> _TO-DO ITEM_
Transcribe the records word for word. Leave every picture out.

##### DATASET ENTRIES #####

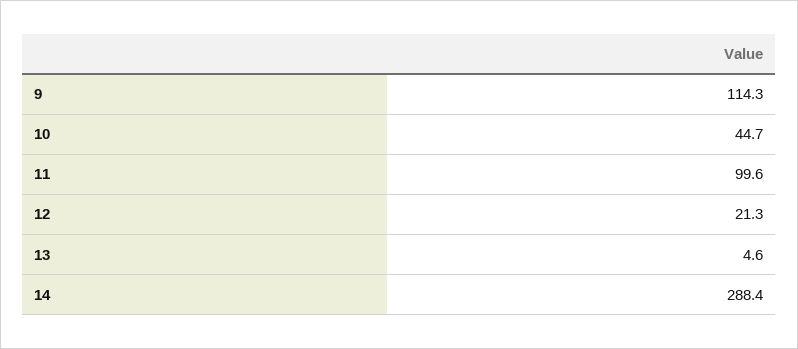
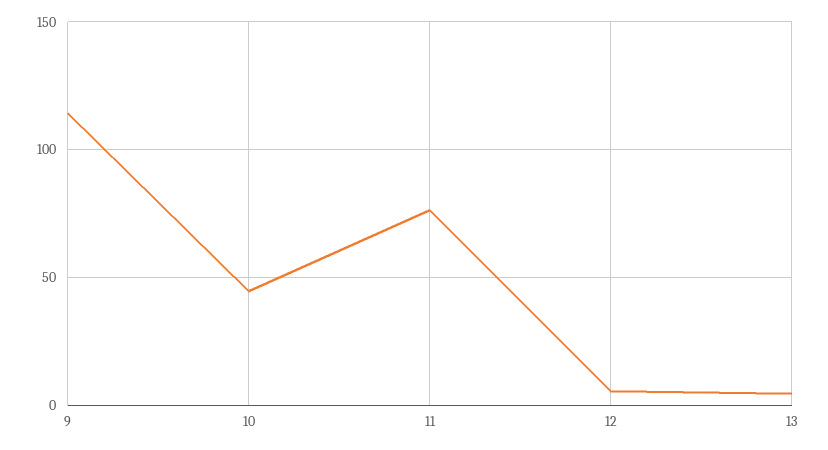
11: 99.6 -> 75
12: 21.3 -> 5
14: 288.4 -> none

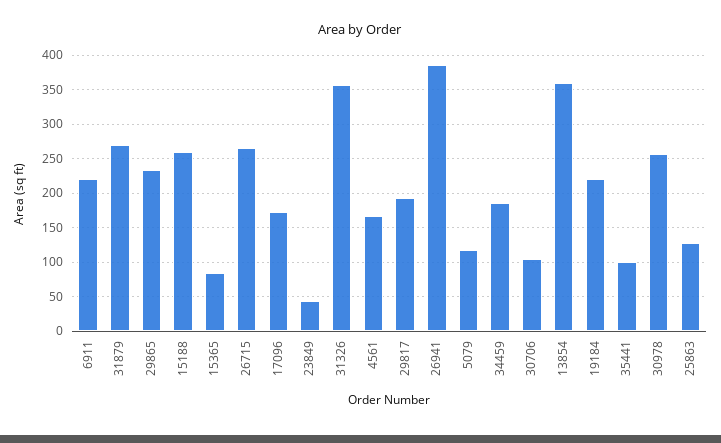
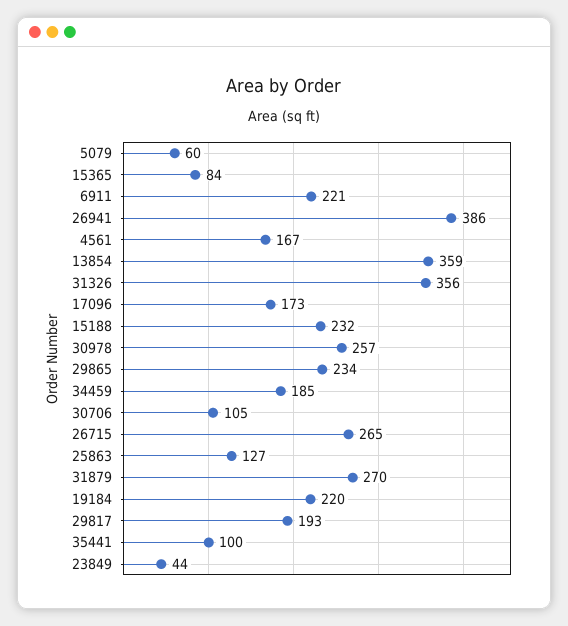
15188: 260 -> 232
5079: 120 -> 60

#####

> _ANSWER SECTION_
11: 99.6 -> 75
12: 21.3 -> 5
14: 288.4 -> none

15188: 260 -> 232
5079: 120 -> 60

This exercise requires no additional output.